## The task:
The records should be repeated word for word, pictures excluded.

Dataset entries
----
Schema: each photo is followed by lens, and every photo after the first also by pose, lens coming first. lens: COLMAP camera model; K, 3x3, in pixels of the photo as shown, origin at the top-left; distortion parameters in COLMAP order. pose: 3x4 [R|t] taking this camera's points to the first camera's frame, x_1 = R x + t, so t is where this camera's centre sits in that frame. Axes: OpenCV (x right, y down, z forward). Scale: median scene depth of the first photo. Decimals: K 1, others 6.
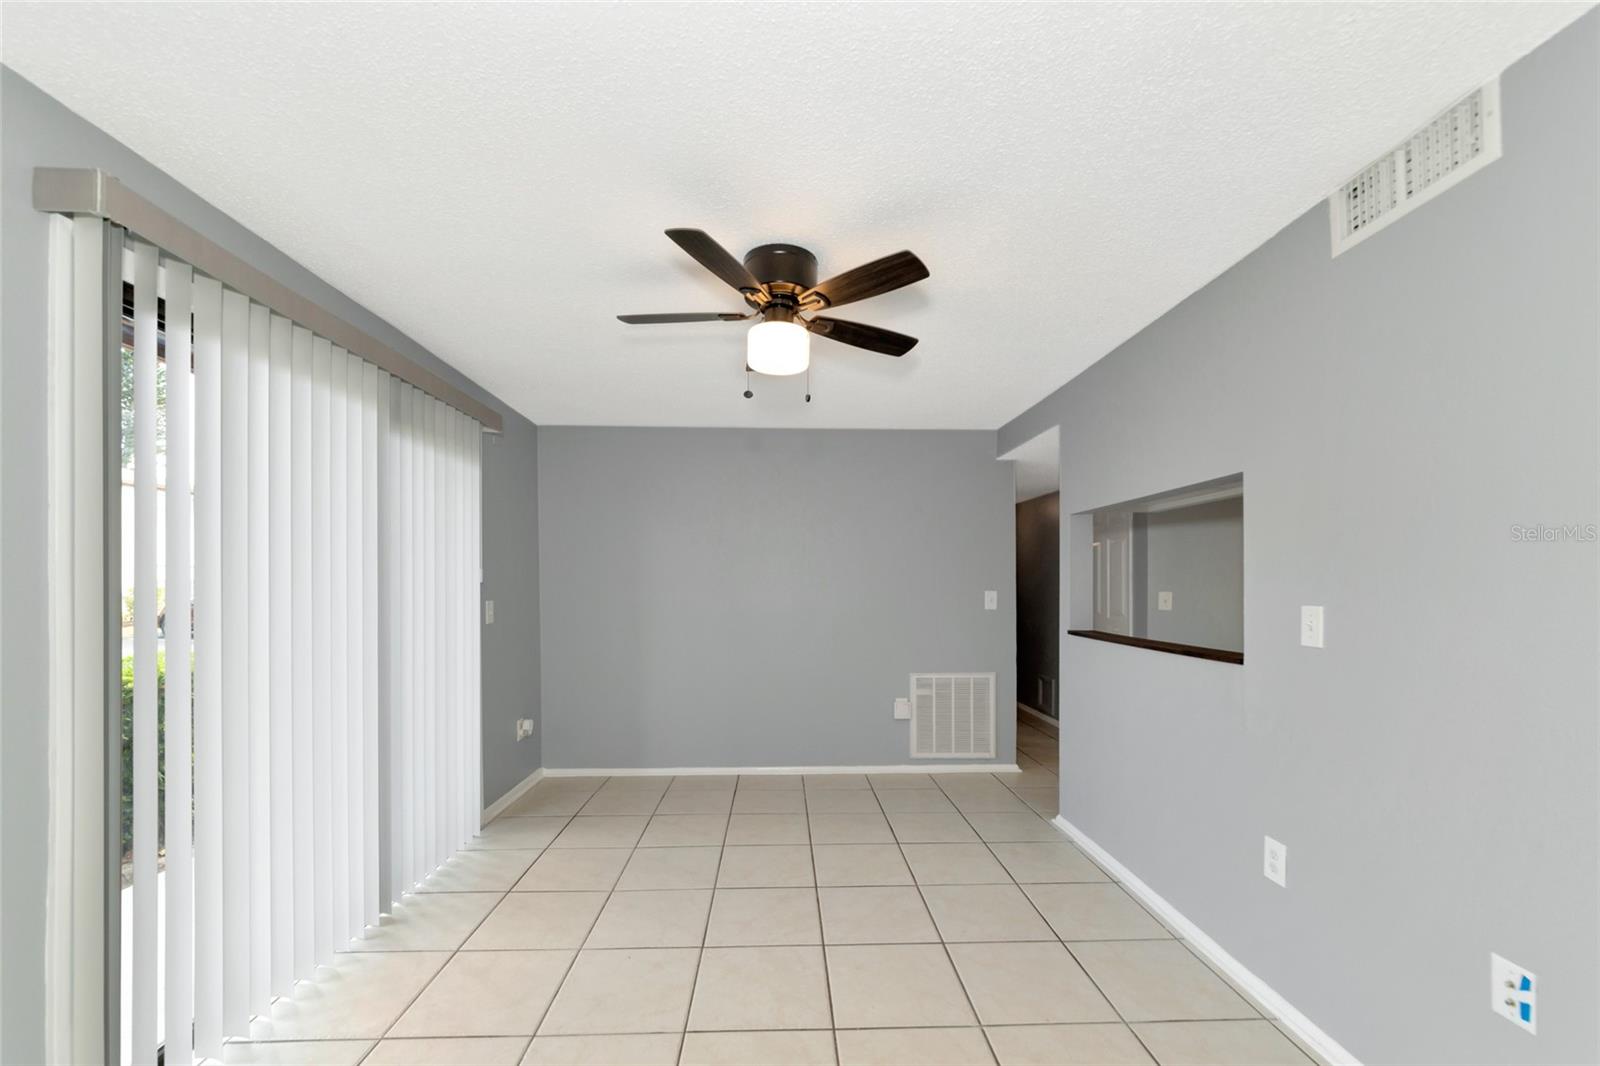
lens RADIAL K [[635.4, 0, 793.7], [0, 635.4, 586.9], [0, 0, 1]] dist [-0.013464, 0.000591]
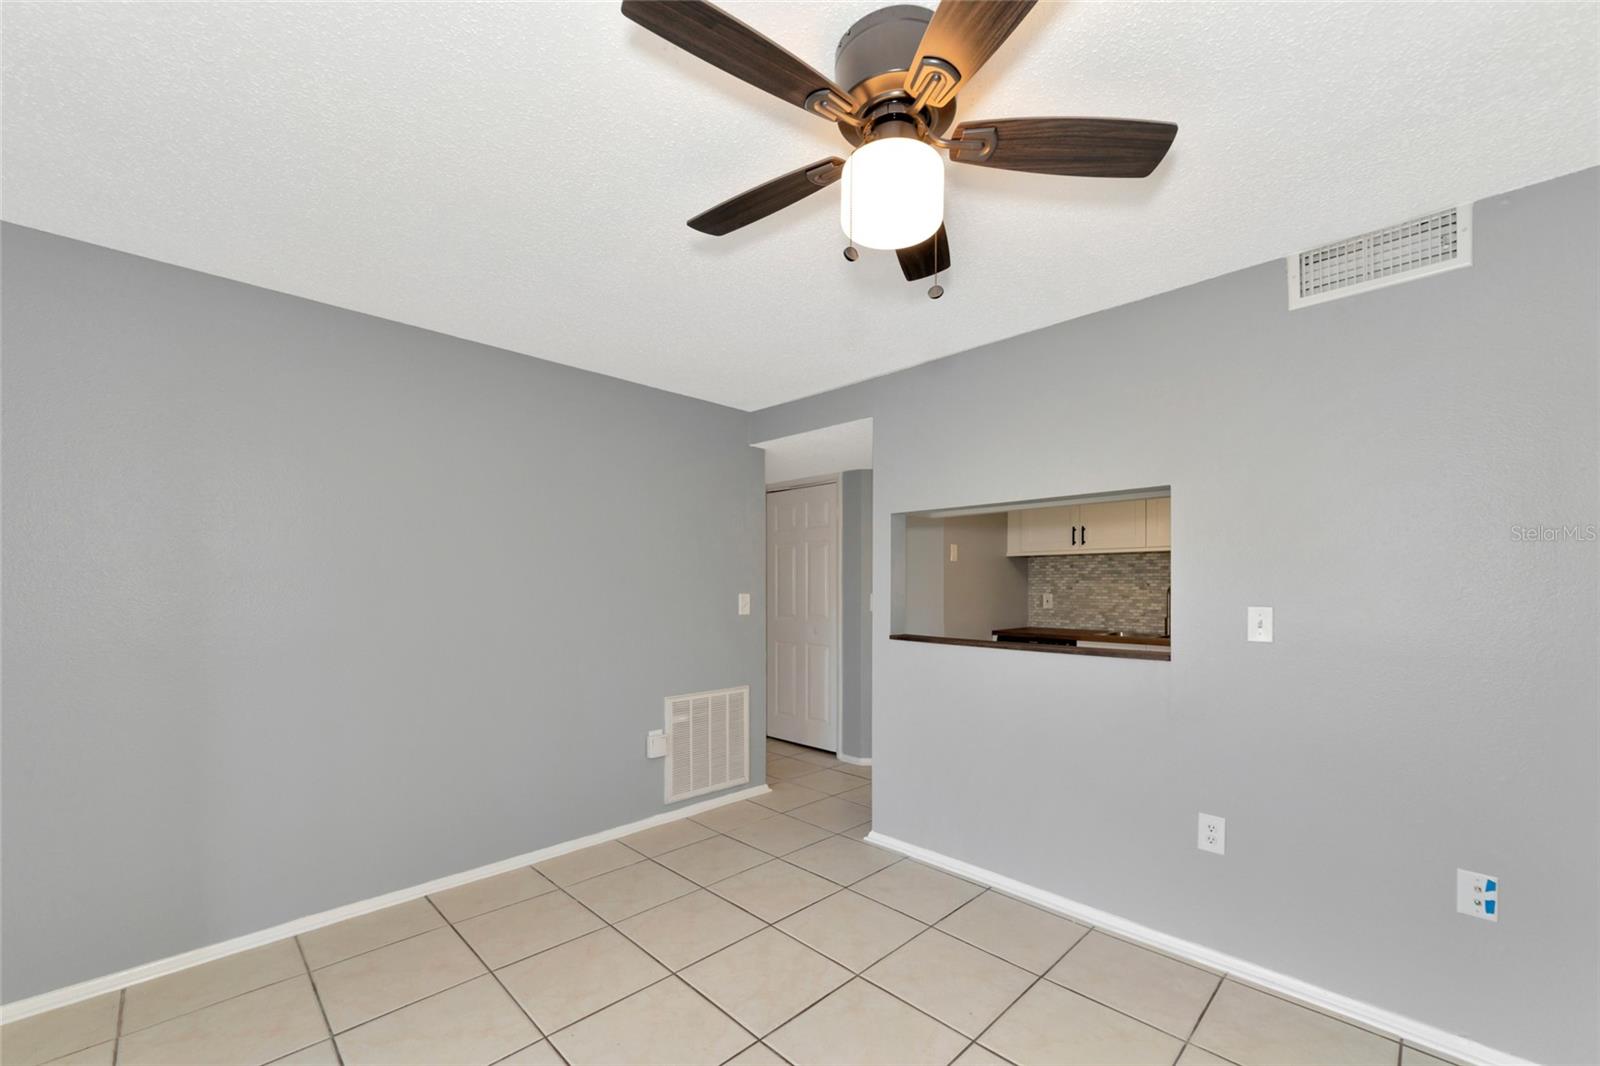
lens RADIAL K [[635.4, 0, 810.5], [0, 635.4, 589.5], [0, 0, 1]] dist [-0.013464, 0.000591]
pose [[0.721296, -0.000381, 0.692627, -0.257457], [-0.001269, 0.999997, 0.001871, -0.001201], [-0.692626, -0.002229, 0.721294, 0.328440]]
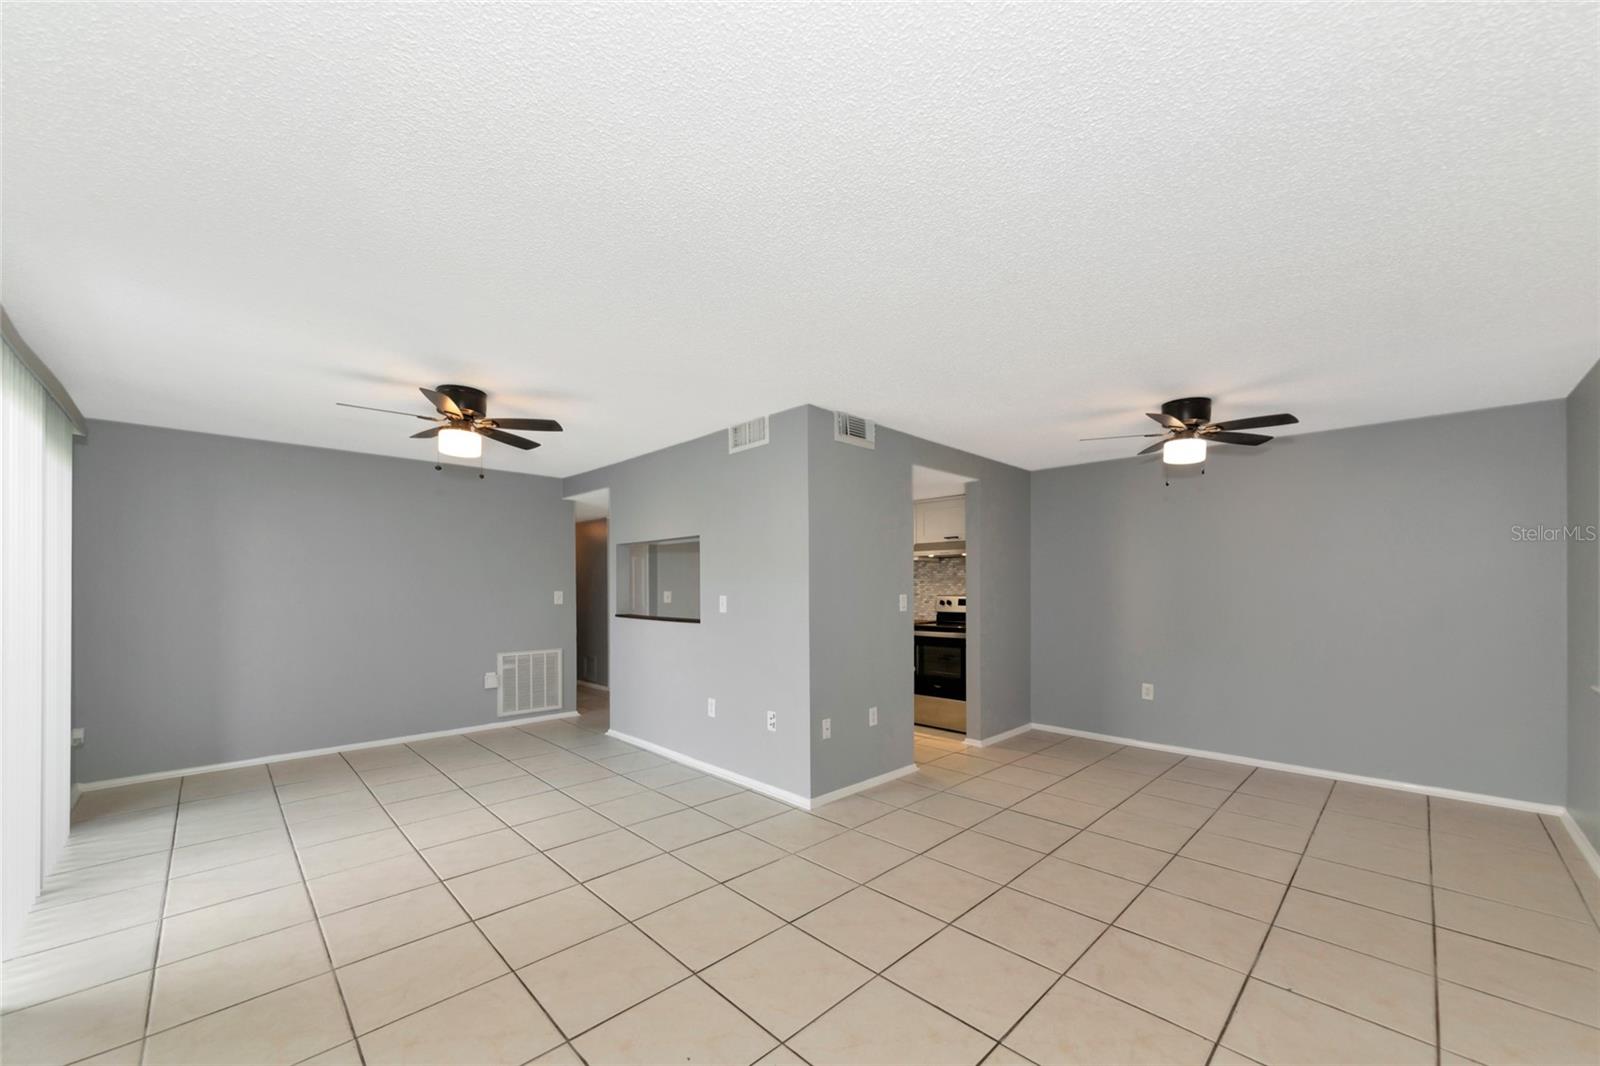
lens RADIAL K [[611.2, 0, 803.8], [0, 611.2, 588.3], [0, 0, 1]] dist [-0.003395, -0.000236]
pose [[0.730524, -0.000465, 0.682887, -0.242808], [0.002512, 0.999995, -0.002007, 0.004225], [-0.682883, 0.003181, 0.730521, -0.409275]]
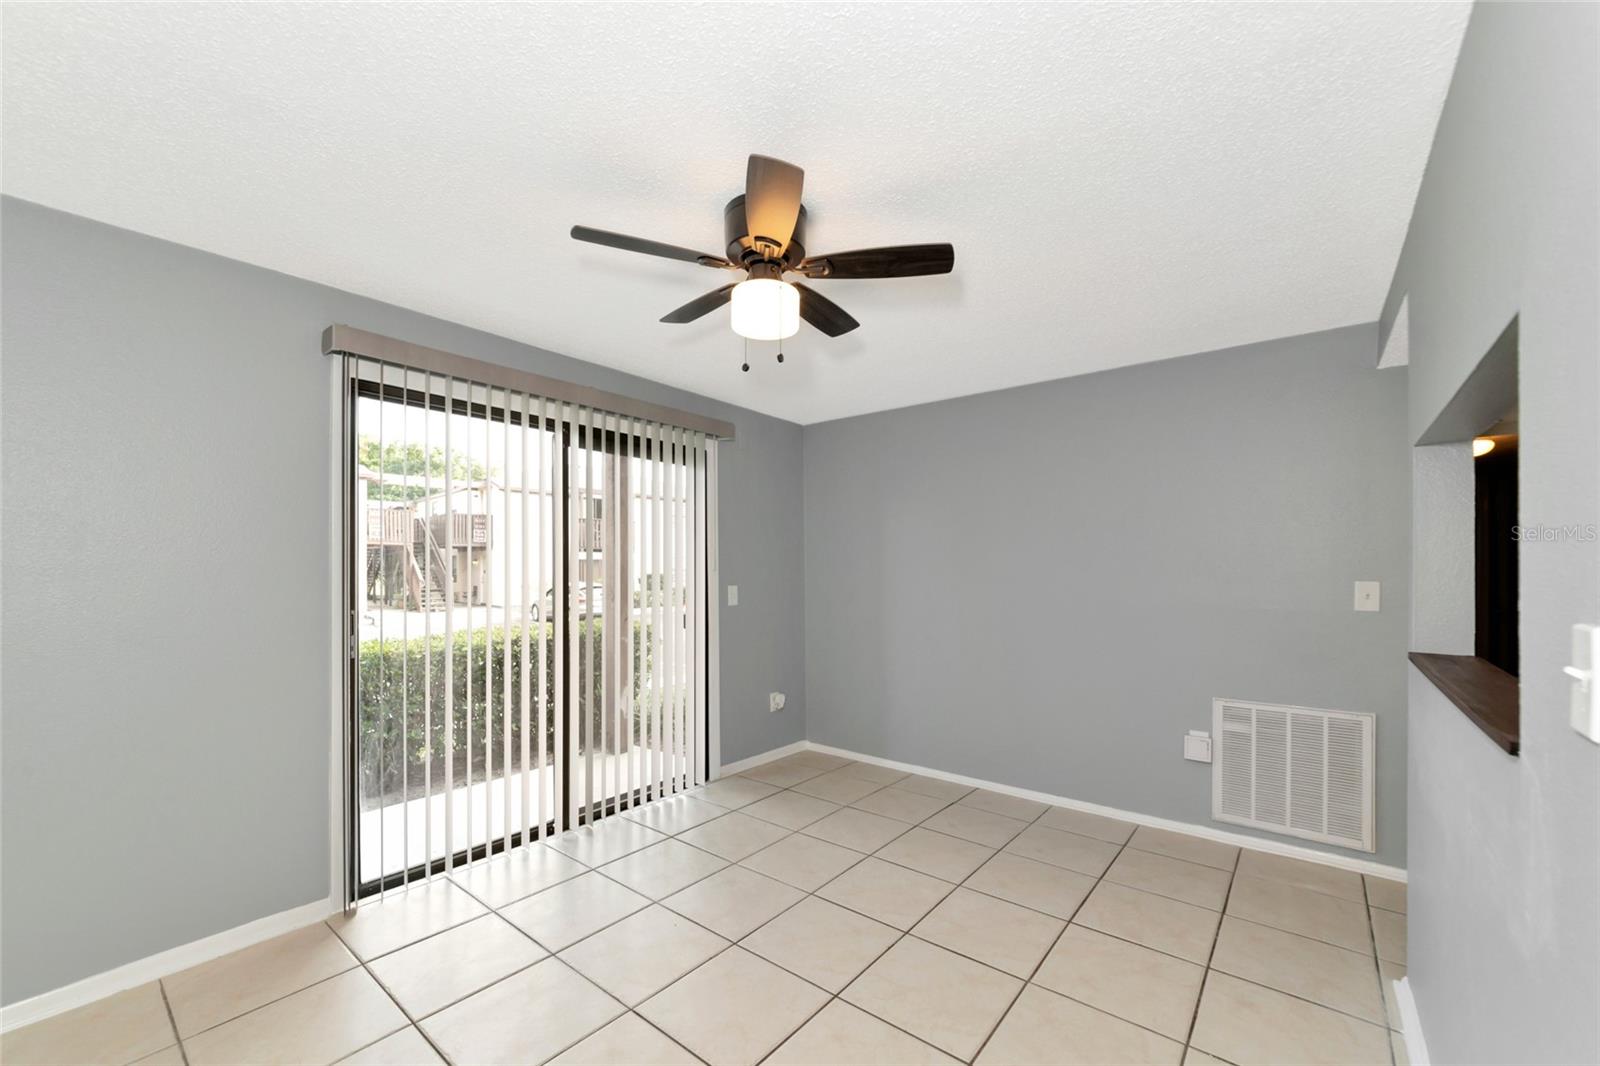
----
## Output of the task:
Schema: each photo is followed by lens, and every photo after the first also by pose, lens coming first. lens: COLMAP camera model; K, 3x3, in pixels of the photo as shown, origin at the top-left; distortion parameters in COLMAP order. pose: 3x4 [R|t] taking this camera's points to the first camera's frame, x_1 = R x + t, so t is where this camera's centre sits in that frame. Axes: OpenCV (x right, y down, z forward). Scale: median scene depth of the first photo. Decimals: K 1, others 6.
lens RADIAL K [[635.4, 0, 793.7], [0, 635.4, 586.9], [0, 0, 1]] dist [-0.013464, 0.000591]
lens RADIAL K [[635.4, 0, 810.5], [0, 635.4, 589.5], [0, 0, 1]] dist [-0.013464, 0.000591]
pose [[0.721296, -0.000381, 0.692627, -0.257457], [-0.001269, 0.999997, 0.001871, -0.001201], [-0.692626, -0.002229, 0.721294, 0.328440]]
lens RADIAL K [[611.2, 0, 803.8], [0, 611.2, 588.3], [0, 0, 1]] dist [-0.003395, -0.000236]
pose [[0.730524, -0.000465, 0.682887, -0.242808], [0.002512, 0.999995, -0.002007, 0.004225], [-0.682883, 0.003181, 0.730521, -0.409275]]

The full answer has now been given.